Esse santuário de relíquias sagradas era meu monumento à divindade do meu masoquismo, à grande alegria que uma vez cruzou com tanta freqüência meu caminho, a um estado de consciência que não posso mais acessar, a uma conexão química que ia muito além de qualquer lógica ou racionalidade, à insanidade sagrada que tão abençoadamente impregnava meu ser. Agora,

onde colocar aquilo? Perto... mas fora do alcance. Como o último maço de um fumante, perto... mas fora do campo de visão. Disponível.., mas proibido.

!

Saindo fora do amor por ele, me senti como um pelicano tentando sair de um derramamento de óleo: avançando, caindo, me levantando, tentando novamente. Mas mesmo se o pássaro se liberta, suas penas continuam manchadas, marcadas para sempre. Percebi que, até que a dor de amá‐lo não me interessasse mais, eu não seria capaz de seguir em frente. Por que a dor era tão interessante? Parecia que a chave para a minha alma estava enterrada ali dentro. A enormidade incomparável da ferida implorava por atenção.

Arrumando consolo em outras compulsões, fiz muitas listas. Listas de prós e contras. Listas do que eu perdia perdendo‐o e do que perderia se tivesse ficado com ele. Listas do que ganhei, do que alcancei, com quem me encontrei. Elas não significavam nada, essas listas, mas me davam algo para fazer enquanto chorava. Percebi que eu tinha que mudar a fim de não querê‐ lo. Quem eu tinha me tornado queria apenas ele. Eu tinha de me tornar outra pessoa, novamente.

Foi assim que meu antigo eu morreu, foi assim que o matei. Mas ele não partiu em silêncio pela noite. Não, ele se enfureceu até o aniquilamento com uma última explosão de dor ardente.

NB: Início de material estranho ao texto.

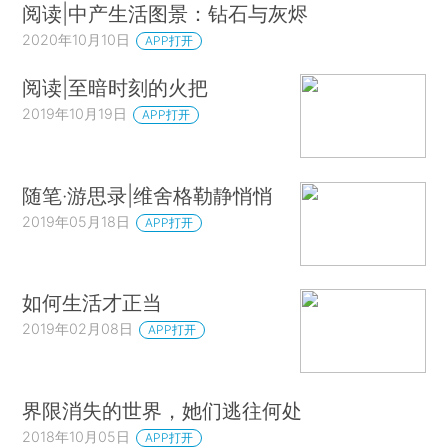
阅读|中产生活图景：钻石与灰烬
2020年10月10日
APP打开
阅读|至暗时刻的火把
2019年10月19日
APP打开
随笔·游思录|维舍格勒静悄悄
2019年05月18日
APP打开
如何生活才正当
2019年02月08日
APP打开
界限消失的世界，她们逃往何处
2018年10月05日
APP打开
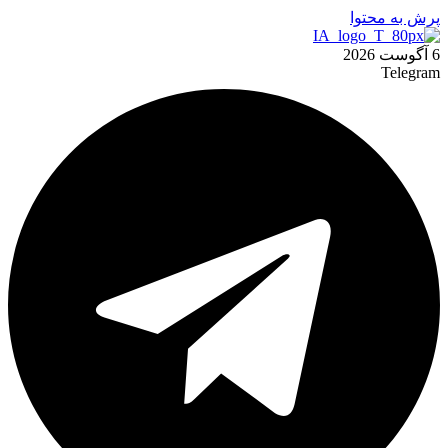
پرش به محتوا
6 آگوست 2026
Telegram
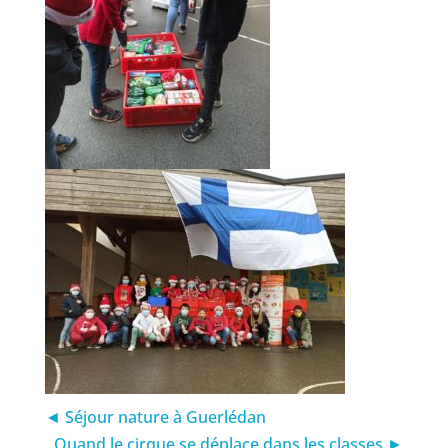
◄ Séjour nature à Guerlédan
Quand le cirque se déplace dans les classes ►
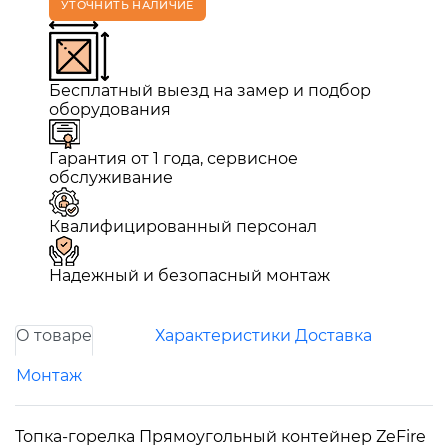
УТОЧНИТЬ НАЛИЧИЕ
Бесплатный выезд на замер и подбор
оборудования
Гарантия от 1 года, сервисное
обслуживание
Квалифицированный персонал
Надежный и безопасный монтаж
О товаре
Характеристики
Доставка
Монтаж
Топка-горелка Прямоугольный контейнер ZeFire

Dor para parar a dor. Mas talvez o masoquismo nunca se cure, apenas troque de forma. Objetos diferentes, manifestações diferentes. Eu tinha medo de não conseguir ser feliz sem minha dor. Mas eu tinha de direcioná‐la para fora de mim agora; por dentro eu estava ensopada até os ossos.

Depois de um tempo comecei a trepar com homens de novo — um por um. Não sendo mais obediente, comecei a dizer a eles como fazer — "assim", "assado" — e eles faziam. Tendo sido escrava do Rei, era totalmente Rainha com eles, dando ordens a meus bobos da corte, mesmo quando fechava os olhos e fingia que eles eram ele. Às vezes funcionava. E quando funcionava, era horrível: as lágrimas corriam pelo meu rosto enquanto eles achavam que eu estava em êxtase. Qualquer caso depois do Grande Primeiro não é apenas outro estado de luto, prolongado e disfarçado como alguma forma de continuidade ou bravura, quando não há nem uma nem outra?

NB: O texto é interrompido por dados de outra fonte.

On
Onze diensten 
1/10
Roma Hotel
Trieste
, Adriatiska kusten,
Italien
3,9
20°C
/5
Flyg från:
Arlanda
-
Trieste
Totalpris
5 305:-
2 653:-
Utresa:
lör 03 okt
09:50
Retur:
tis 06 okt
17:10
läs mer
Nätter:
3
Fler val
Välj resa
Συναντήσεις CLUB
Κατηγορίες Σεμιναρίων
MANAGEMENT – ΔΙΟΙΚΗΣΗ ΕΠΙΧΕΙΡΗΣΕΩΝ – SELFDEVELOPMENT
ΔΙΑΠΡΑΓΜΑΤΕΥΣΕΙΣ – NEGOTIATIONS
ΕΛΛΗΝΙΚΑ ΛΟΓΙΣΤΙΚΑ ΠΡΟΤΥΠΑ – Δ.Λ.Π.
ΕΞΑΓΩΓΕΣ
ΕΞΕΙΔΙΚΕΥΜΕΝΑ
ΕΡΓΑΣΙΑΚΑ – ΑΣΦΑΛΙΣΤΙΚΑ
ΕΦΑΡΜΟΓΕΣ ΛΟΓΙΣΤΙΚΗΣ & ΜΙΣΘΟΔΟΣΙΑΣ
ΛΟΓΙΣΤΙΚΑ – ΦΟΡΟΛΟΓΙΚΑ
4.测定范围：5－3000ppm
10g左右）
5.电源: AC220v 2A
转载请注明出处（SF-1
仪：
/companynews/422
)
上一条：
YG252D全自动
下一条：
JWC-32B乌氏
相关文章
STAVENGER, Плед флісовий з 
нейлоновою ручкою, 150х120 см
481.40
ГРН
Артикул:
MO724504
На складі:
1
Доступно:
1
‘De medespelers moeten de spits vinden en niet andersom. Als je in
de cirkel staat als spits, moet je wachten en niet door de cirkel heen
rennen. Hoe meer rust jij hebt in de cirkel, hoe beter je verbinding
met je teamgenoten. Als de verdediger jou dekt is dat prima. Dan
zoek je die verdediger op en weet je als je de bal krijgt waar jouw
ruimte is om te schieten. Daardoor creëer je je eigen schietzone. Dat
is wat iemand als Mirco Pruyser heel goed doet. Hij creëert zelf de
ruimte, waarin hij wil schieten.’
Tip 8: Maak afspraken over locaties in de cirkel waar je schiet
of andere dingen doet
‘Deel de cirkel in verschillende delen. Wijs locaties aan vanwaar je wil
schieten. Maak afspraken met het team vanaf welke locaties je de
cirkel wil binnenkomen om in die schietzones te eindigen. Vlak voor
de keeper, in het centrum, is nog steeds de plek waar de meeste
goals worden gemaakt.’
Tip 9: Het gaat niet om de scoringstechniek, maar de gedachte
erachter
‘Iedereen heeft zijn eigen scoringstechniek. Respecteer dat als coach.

Mas eu não deixei mais ninguém — e alguns tentaram — entrar em meu jardim sagrado dos fundos. Agora um túnel de desespero, ele tinha se

tornado solo sagrado, um campo de batalha quieto, mas cheio de fantasmas. Se aquelas paredes falassem... Imaginei que ninguém mais jamais entraria ali. Como eles poderiam conquistar esse direito? Quem jamais seria merecedor? Quem, em sã consciência, jamais ousaria?